Local officials advocate changes in ed. funding


Staff Writer

SAYREVILLE — Two borough school officials recently attended a conference in Washington, D.C., in an effort to seek more funds for public education.

Sayreville Board of Education member Arthur Rittenhouse last week presented the board with an overview of the National School Boards Association’s Federal Relations Network Conference, held Jan. 30 through Feb. 1.

Almost 900 school board members from around the nation, including 33 people from New Jersey, attended the weekend conference.

Rittenhouse, who attended the meeting along with Sayreville board member Kevin Ciak, said resistance to change is prevalent on the state and federal levels.

“There are Republicans in Washington who are resisting change and Democrats in New Jersey who are resisting change,” he said.

Issues discussed at the three-day conference included the federal No Child Left Behind law, the Individuals with Disabilities Education Act (IDEA) and Title I.

Under IDEA, the federal government has committed to funding 40 percent of the cost per pupil for special education, Rittenhouse noted, but in New Jersey the federal government currently provides only 18 percent.

Presentations given during the conference also looked to the local level and stressed the importance of local boards letting the public know what the lack of federal funding means to them.

“The average person does not know or cannot conceive of billions of dollars being spent,” Rittenhouse said. “However, the local person can relate to their taxes going up $138 because the federal government is not meeting their obligation [to] fund public education.”

Also discussed were changes the National School Boards Association would like to see implemented to the No Child Left Behind Act, which President George W. Bush signed into law three years ago.

“The [NSBA] has developed a bill based on presentations, feedback and discussions that we have had with

thousands of school board members,” said Michael Resnick, associate executive director for the NSBA.

The bill, called the “No Child Left Behind Improvements Act of 2005,” Resnick said, is designed to improve accountability by strengthening the accuracy in which No Child Left Behind defines adequate yearly progress.

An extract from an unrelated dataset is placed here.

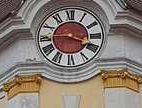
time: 3:45
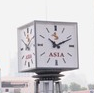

The new law would also improve the alignment between the required sanctions and the educational needs of the individual students and grant the secretary of education greater flexibility to approve better state accountability systems.

Rittenhouse also said that U.S. Congressman Steve Rothman, a Democrat representing New Jersey’s 9th District, held a formal meeting with the New Jersey delegation attending the conference and would be a likely sponsor or co-sponsor for the national board’s proposed legislation.

On the final day of the conference, U.S. Sen. Jon Corzine (D-NJ), a likely candidate for New Jersey governor, also addressed the state delegation. Rittenhouse said the delegation took the opportunity with Corzine to discuss education issues in the state, including the controversial S-1701 law, which went into effect July 1 and prohibits each school district from having more than 3 percent of its total budget in surplus for the 2004-05 school year. The law requires that any surplus funds beyond the cap be immediately used for tax relief.

Rittenhouse said the goal for all school officials who attended the weekend conference was the same, regardless of the economic or other conditions in their communities.

“How do we provide the best education for our children and what can we do to get the federal government to meet its obligation?” he asked. “Education issues in this country seem to be divided and we’re trying to bring that together.”